**What needs to be done**
Your task is to find every line in the records that holds the string "when" and copy it.

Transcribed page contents
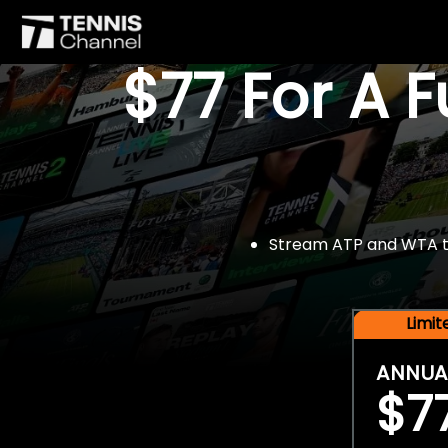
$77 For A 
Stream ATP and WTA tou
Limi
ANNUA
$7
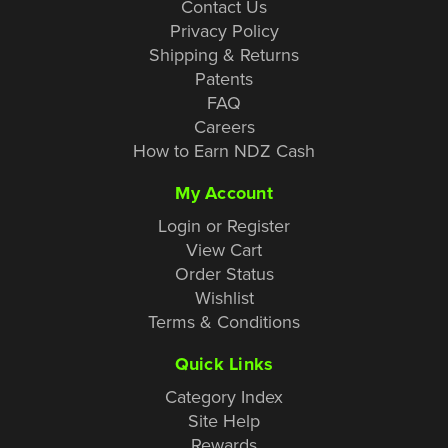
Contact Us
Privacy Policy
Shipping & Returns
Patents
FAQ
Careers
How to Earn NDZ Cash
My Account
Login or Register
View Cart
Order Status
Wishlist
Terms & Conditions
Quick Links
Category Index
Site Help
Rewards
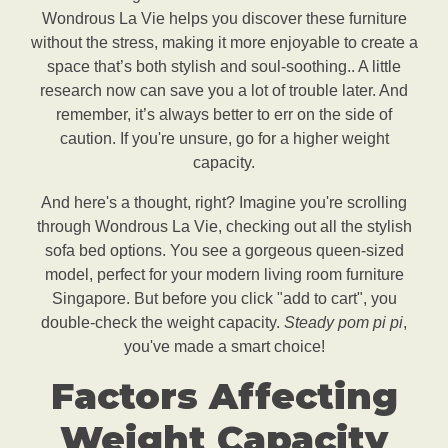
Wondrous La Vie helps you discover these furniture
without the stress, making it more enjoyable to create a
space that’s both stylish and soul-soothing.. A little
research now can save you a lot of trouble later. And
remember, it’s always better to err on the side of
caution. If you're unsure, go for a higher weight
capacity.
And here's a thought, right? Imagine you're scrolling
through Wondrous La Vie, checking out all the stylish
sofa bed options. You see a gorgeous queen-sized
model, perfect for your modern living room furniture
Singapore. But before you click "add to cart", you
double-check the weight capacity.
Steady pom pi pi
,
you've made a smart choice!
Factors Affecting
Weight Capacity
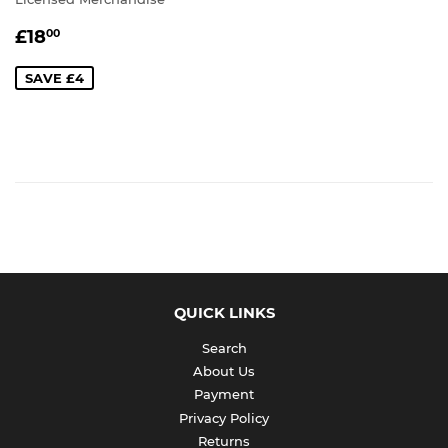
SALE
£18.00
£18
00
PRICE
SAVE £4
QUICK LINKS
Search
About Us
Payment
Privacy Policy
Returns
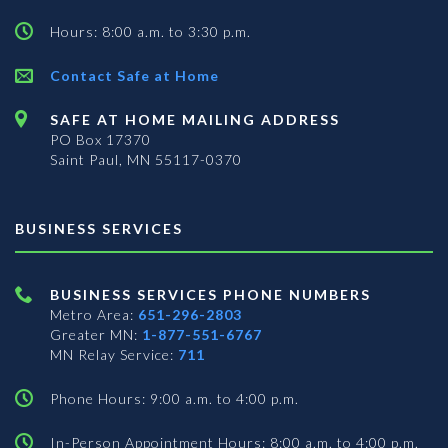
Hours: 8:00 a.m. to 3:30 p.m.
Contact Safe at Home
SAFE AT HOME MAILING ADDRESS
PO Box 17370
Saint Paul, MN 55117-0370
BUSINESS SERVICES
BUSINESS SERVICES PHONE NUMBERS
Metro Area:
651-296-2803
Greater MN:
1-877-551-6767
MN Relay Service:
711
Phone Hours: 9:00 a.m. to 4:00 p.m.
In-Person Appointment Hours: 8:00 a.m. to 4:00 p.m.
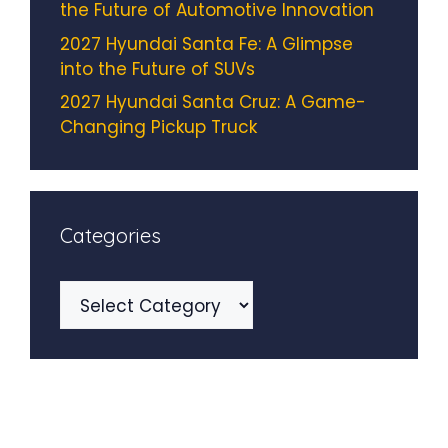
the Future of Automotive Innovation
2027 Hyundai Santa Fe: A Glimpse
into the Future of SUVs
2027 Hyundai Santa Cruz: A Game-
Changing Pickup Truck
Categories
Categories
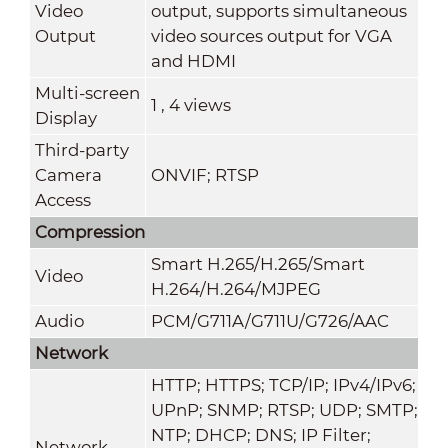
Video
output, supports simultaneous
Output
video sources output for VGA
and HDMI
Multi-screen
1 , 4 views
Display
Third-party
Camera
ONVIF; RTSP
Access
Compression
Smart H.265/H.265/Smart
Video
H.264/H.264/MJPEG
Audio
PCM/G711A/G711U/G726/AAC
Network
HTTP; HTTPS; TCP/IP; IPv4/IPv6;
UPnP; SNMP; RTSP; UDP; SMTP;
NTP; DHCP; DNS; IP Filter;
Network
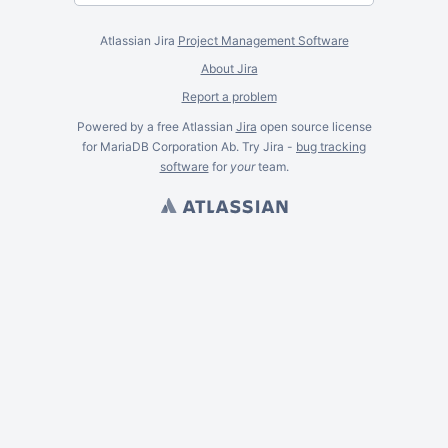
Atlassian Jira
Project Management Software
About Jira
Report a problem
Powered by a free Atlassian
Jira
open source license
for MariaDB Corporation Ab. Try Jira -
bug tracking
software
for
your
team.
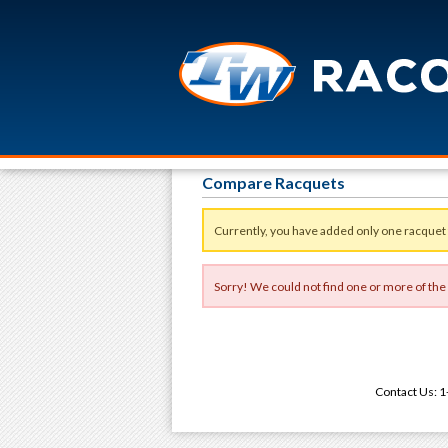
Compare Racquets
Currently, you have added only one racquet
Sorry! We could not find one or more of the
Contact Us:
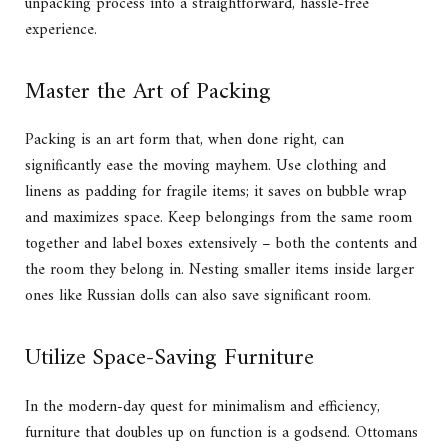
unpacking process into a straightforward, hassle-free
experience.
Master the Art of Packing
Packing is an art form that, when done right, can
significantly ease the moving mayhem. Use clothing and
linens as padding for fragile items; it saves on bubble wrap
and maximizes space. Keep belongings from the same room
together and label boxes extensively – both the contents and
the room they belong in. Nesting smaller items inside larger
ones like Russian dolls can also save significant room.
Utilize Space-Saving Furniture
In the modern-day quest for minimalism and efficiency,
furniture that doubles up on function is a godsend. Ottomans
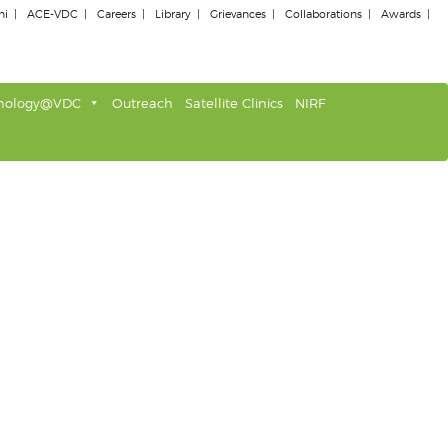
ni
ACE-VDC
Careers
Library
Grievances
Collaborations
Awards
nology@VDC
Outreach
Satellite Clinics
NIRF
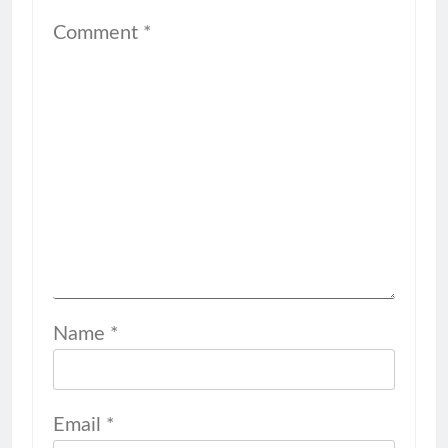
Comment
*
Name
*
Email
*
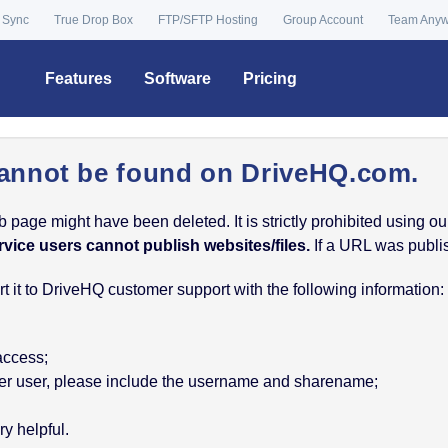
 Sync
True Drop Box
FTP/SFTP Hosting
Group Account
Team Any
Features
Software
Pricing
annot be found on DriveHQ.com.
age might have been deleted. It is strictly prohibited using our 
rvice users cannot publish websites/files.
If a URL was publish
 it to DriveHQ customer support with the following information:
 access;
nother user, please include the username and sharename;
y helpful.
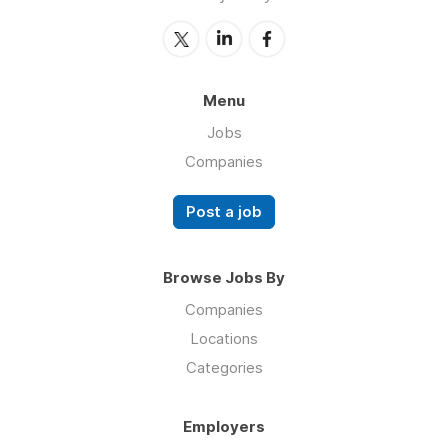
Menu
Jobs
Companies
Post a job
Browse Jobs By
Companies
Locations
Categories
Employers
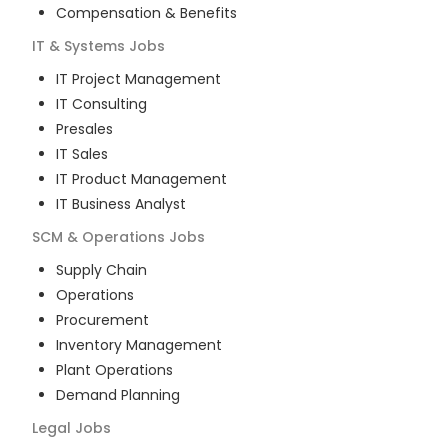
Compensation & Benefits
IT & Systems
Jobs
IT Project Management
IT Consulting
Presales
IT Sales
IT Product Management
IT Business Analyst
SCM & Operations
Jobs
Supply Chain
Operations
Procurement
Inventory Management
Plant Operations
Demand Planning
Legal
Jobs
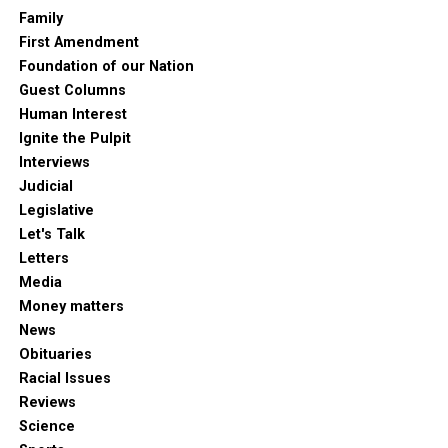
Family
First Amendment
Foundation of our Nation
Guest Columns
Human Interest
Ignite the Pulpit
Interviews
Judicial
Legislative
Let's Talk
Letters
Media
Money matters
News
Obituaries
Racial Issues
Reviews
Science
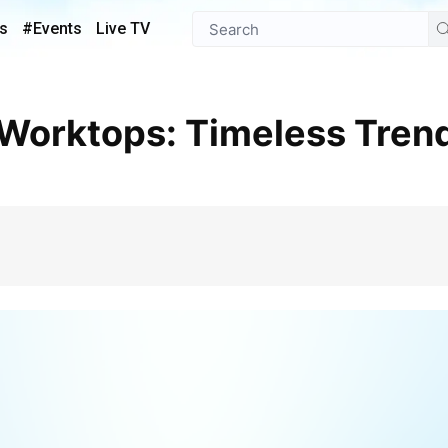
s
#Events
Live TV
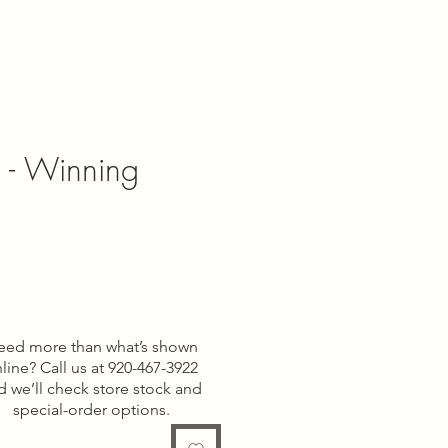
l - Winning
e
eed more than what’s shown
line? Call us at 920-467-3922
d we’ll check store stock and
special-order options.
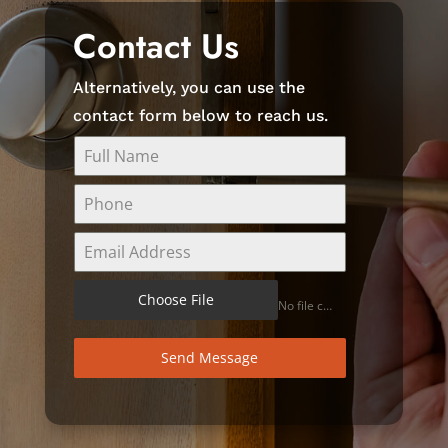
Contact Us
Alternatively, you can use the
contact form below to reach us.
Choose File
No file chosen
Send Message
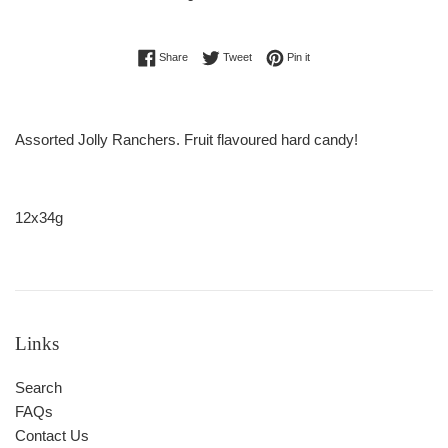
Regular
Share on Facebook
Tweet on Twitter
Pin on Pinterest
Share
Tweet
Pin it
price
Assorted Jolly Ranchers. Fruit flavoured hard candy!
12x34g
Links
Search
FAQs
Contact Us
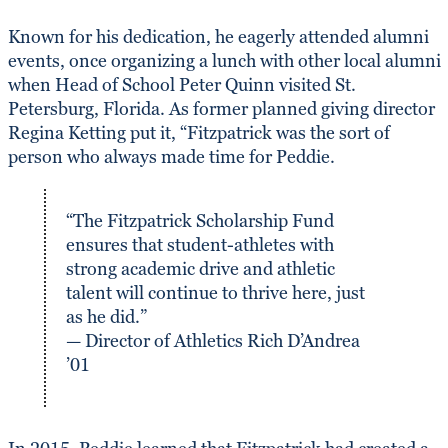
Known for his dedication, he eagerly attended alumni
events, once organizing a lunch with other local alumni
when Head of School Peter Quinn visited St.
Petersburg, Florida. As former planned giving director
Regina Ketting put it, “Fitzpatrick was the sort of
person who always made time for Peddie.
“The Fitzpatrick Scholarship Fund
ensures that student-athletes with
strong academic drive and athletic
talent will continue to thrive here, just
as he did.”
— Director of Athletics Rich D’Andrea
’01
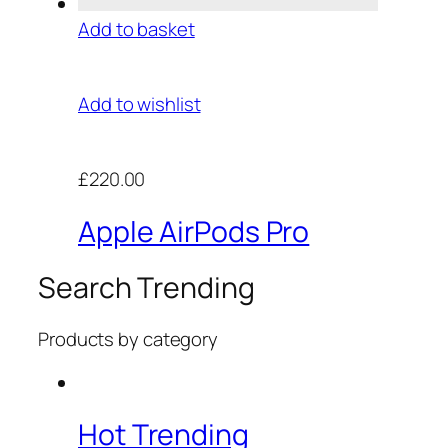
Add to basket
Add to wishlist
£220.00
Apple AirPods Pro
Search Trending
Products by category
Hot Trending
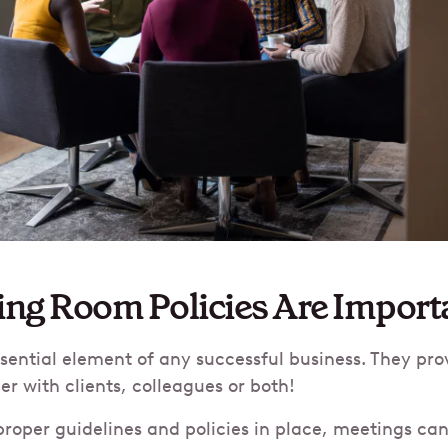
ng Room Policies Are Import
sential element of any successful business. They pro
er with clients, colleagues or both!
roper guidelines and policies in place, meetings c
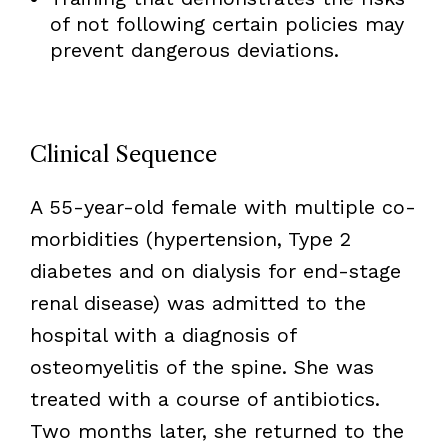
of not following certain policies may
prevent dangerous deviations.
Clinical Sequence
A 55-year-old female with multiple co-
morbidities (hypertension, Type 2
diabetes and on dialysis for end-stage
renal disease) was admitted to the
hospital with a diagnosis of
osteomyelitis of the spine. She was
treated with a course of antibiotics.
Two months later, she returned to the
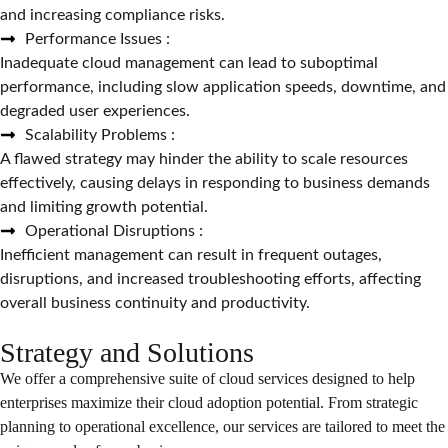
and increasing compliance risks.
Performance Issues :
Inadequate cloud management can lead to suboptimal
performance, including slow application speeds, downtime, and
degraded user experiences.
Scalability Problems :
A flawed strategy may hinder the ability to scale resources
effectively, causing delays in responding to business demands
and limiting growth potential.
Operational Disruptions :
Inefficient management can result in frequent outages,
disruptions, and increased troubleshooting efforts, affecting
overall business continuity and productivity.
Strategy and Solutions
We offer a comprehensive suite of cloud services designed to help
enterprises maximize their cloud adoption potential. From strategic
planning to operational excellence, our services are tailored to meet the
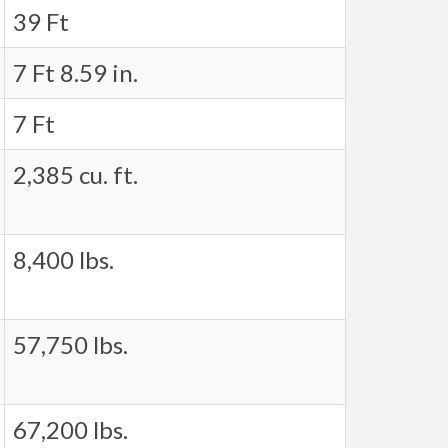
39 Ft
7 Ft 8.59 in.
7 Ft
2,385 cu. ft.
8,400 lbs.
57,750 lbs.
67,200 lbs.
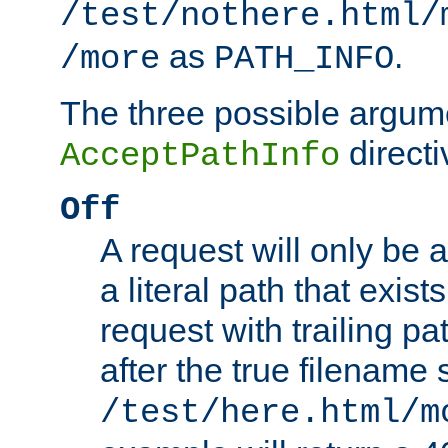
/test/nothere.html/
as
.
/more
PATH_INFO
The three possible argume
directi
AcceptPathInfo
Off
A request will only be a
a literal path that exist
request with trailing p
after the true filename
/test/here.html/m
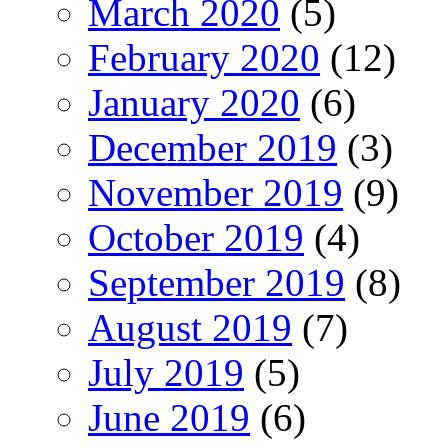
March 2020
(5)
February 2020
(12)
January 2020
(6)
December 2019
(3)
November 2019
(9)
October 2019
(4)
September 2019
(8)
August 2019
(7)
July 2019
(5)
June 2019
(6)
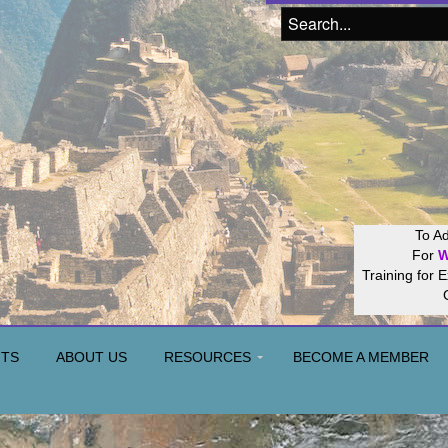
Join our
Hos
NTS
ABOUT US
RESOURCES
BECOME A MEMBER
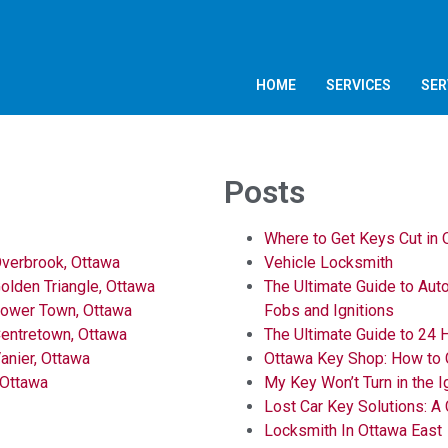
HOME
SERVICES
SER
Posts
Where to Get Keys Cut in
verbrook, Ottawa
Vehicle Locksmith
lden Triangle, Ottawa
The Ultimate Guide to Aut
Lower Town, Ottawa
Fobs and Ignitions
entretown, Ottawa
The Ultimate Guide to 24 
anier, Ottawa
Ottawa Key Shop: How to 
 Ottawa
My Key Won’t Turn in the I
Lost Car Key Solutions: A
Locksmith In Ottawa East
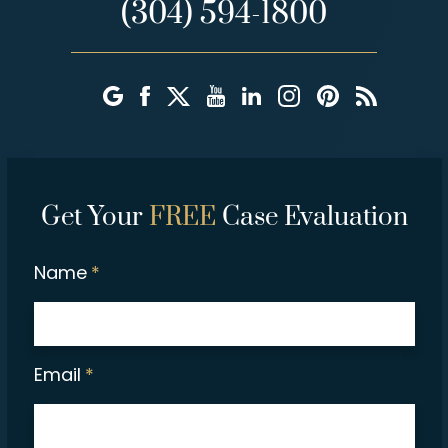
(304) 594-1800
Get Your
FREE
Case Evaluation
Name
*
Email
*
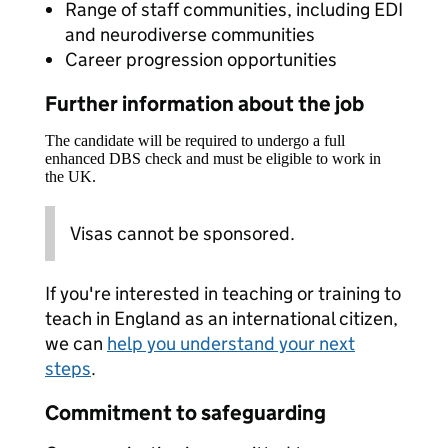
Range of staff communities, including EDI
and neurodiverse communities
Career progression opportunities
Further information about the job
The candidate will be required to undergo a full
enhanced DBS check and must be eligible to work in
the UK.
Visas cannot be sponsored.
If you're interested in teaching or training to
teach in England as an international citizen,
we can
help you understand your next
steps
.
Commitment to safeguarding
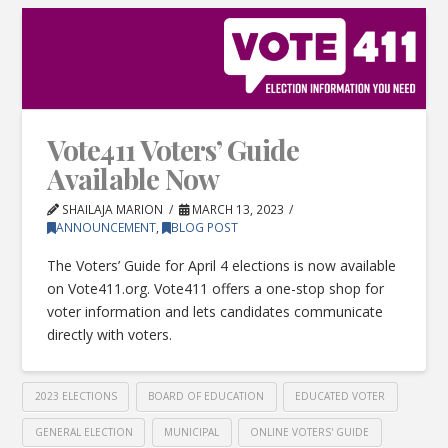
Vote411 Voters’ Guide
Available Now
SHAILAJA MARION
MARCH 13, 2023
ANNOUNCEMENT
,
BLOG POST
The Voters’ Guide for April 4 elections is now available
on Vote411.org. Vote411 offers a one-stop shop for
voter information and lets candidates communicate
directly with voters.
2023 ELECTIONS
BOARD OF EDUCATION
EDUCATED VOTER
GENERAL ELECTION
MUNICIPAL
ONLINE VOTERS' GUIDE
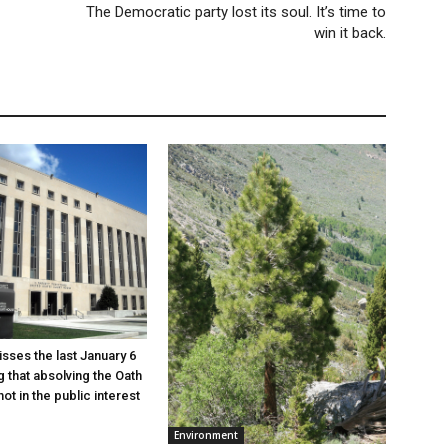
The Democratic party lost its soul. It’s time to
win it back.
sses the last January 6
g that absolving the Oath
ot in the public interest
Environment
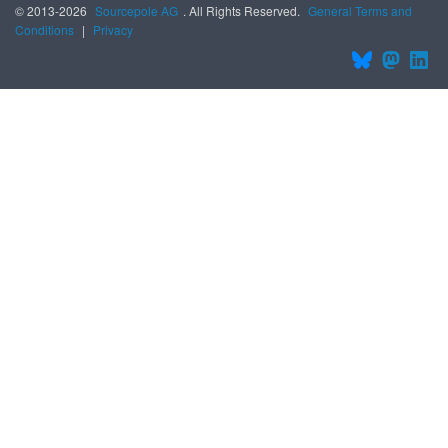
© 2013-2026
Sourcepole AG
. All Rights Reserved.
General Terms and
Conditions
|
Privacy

**Exercise output**
Packing is an art form that, when done right, can
when Head of School Peter Quinn visited St.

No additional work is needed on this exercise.